Sunday, February 24, 2013

The Vatican's troubles in Brazil (Contribution)

As the old saying goes: Numbers don't lie.

If that's the case, here are a few recent numbers that relate to Catholicism in Brazil that might be of interest to the Vatican: 64 and 1 and 70,000.

First, the basics: The 64 stands for the percentage of Brazil's 199 million people who identify themselves as Catholics. 

That's nearly 120 million Catholics in Brazil alone.

Roughly put, one out of every 10 of the estimated 1.2 billion Catholics in the world is Brazilian.

Brazil is - without question - the largest Catholic country in the world.

But is it the most Catholic?

It's no secret the church is struggling in Brazil - down from 89 percent of Brazilians who identified themselves as Catholic in 1980 to the 64 percent today.

Dwindling numbers

The amount of people who say they are evangelical in Brazil was 6 percent in 1980, but has ballooned up to about 22 percent today. 

A lot has been written about this in recent years and likely a lot more over the coming weeks.

But to get a feel for the state of Catholicism in Brazil, I have two anecdotes from the past week, and this is where the other two numbers - 1 and 70,000 - come into play.

The day Benedict XVI announced he will step down, I was in Rio covering carnival. As you might expect, the coverage quickly went from Party to Papal.

We headed out to get a feel for what the Catholics in Rio were thinking of the Pope Benedict news.

Our first stop was the Cathedral of Sao Sebastiao - the famous cone-shaped building that sits next to Petrobras headquarters in Rio. It seats more than 20,000 worshippers - but when we stopped in for a few minutes there were no more than 20 people inside and every last one of them was a foreign tourist snapping photos.

We then headed over to the church of Nossa Senhora do Monte do Carmo - another storied Catholic landmark in downtown Rio and we found it was closed, locked shut.

Slightly perplexed, we headed to the beautiful Sao Bento Monastery and found it was open (good sign!). But not a sole was inside. We lingered a few minutes, and finally a few foreign tourists showed up, digital cameras dangling around their sunburned necks. Their guide, a young Brazilian woman, waited for them out front.

"Are you Catholic?" I asked her.

"No, I don’t have a religion," she replied. “In English you call that atheist, right?”
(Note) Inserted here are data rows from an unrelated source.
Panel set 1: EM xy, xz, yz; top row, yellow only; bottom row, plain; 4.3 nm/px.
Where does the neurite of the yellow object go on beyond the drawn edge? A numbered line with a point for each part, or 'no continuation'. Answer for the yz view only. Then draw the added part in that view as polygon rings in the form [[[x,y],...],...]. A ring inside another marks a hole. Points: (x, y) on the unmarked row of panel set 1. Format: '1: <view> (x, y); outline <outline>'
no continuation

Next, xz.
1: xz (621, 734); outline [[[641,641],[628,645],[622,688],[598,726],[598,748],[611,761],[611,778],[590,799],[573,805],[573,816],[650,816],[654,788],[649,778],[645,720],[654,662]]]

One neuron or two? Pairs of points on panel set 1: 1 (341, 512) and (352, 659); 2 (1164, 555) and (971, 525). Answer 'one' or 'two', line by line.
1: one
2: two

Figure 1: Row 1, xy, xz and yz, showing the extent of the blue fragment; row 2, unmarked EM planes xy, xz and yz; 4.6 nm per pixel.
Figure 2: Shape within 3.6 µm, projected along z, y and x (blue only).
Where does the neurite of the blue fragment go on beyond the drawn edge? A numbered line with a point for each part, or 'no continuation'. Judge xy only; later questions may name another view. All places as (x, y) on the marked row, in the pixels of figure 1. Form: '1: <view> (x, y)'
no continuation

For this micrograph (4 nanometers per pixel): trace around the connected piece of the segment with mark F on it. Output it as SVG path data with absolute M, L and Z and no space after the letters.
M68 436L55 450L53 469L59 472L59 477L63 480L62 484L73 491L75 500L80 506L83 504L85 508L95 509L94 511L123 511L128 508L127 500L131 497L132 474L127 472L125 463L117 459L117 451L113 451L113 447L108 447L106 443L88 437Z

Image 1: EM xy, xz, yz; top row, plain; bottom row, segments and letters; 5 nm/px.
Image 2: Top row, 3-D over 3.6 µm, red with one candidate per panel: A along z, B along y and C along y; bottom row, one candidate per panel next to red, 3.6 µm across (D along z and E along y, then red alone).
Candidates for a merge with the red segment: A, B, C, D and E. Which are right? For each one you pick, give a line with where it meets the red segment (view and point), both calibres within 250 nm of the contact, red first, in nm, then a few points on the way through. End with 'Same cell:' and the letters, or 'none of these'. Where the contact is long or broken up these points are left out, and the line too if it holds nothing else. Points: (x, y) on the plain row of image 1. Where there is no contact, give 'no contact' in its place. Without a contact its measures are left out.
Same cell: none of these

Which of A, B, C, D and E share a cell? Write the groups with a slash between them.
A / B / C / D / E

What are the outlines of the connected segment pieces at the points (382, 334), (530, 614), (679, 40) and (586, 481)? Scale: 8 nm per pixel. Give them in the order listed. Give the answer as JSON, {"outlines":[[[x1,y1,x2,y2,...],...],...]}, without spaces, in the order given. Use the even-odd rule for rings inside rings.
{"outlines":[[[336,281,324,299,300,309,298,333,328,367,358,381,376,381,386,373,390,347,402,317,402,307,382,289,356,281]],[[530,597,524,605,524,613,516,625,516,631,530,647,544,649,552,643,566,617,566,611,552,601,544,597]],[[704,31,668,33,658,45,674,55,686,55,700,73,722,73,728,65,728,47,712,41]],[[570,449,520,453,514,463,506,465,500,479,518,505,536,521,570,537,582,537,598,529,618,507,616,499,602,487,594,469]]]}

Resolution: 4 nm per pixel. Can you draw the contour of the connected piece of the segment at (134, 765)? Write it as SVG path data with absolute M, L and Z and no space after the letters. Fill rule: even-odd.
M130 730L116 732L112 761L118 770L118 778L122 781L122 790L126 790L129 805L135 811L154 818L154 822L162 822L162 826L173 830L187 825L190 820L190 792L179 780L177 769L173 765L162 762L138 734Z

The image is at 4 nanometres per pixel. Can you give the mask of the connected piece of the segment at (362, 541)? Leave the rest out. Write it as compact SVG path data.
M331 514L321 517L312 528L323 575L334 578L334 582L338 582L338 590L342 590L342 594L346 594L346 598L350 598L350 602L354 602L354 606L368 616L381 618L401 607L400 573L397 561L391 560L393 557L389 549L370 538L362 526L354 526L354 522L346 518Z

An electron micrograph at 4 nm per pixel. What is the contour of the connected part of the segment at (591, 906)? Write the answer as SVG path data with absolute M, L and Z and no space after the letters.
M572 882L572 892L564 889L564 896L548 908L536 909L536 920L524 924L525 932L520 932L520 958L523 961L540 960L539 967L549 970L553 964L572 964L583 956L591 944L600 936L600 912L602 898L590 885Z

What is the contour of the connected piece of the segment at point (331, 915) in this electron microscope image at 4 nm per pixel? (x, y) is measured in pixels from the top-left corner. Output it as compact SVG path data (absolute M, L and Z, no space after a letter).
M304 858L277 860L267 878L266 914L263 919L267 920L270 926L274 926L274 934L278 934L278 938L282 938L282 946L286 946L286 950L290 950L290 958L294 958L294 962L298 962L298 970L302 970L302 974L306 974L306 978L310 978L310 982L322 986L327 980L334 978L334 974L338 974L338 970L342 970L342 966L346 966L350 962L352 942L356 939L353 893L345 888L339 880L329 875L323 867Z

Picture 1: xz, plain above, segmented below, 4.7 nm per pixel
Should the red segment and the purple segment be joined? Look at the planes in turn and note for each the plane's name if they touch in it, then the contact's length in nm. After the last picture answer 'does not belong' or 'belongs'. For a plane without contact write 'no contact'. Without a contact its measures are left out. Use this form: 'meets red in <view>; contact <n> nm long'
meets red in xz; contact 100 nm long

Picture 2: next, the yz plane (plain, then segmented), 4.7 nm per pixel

Let me summarise: On the day the Pope announced he would step down, a drive-by of three Catholic churches in Rio, and only one Brazilian, who didn’t even believe in God. (About 8 percent of Brazilians say they don’t have a religion).

Wildly anecdotal, I know.

Fast forward to this past Saturday to a shopping center in Rio. That is where there was a book launch for the new autobiography of Edir Macedo, the popular (and wealthy) Brazilian Pentecostal pastor and founder of the Universal Church of the Kingdom of God.

There were an estimated 70,000 people who waited in a line that extended over a kilometere long to get their hands on an autographed copy. Not 7,000, not 17,000, but 70,000. You read that right.

And get this, Macedo himself didn't even show up.

Non-conventional Pope

On the same day they were lining up for Macedo's book, the glossy weekly newsmagazines hit the newsstands all over Brazil and there was a general consensus the church would be better off selecting a non-conventional Pope in order to re-energise the non-European base.

"Why Not a Pope from the Third World?" asked the cover headline of Istoe magazine.

"A Brazilian Pope?" was the cover of weekly current affairs magazine, Epoca. If a Brazilian is selected, all the editors need to do is change the ? to a !

The drumbeat of anticipation of a possible African or Latin American Pope is in full swing. 

Three Brazilian Cardinals have been identified as "front runners" (Who picks these 'front runners' anyways? Twitter?).

I am not foolish enough to claim to know what will happen in that secret conclave at the Vatican.

But I do know 64, 1 and 70,000; The anecdotal exercise of the challenges the Catholic church faces in Brazil.

Make of it what you wish.

Just remember what they say: Numbers don't lie.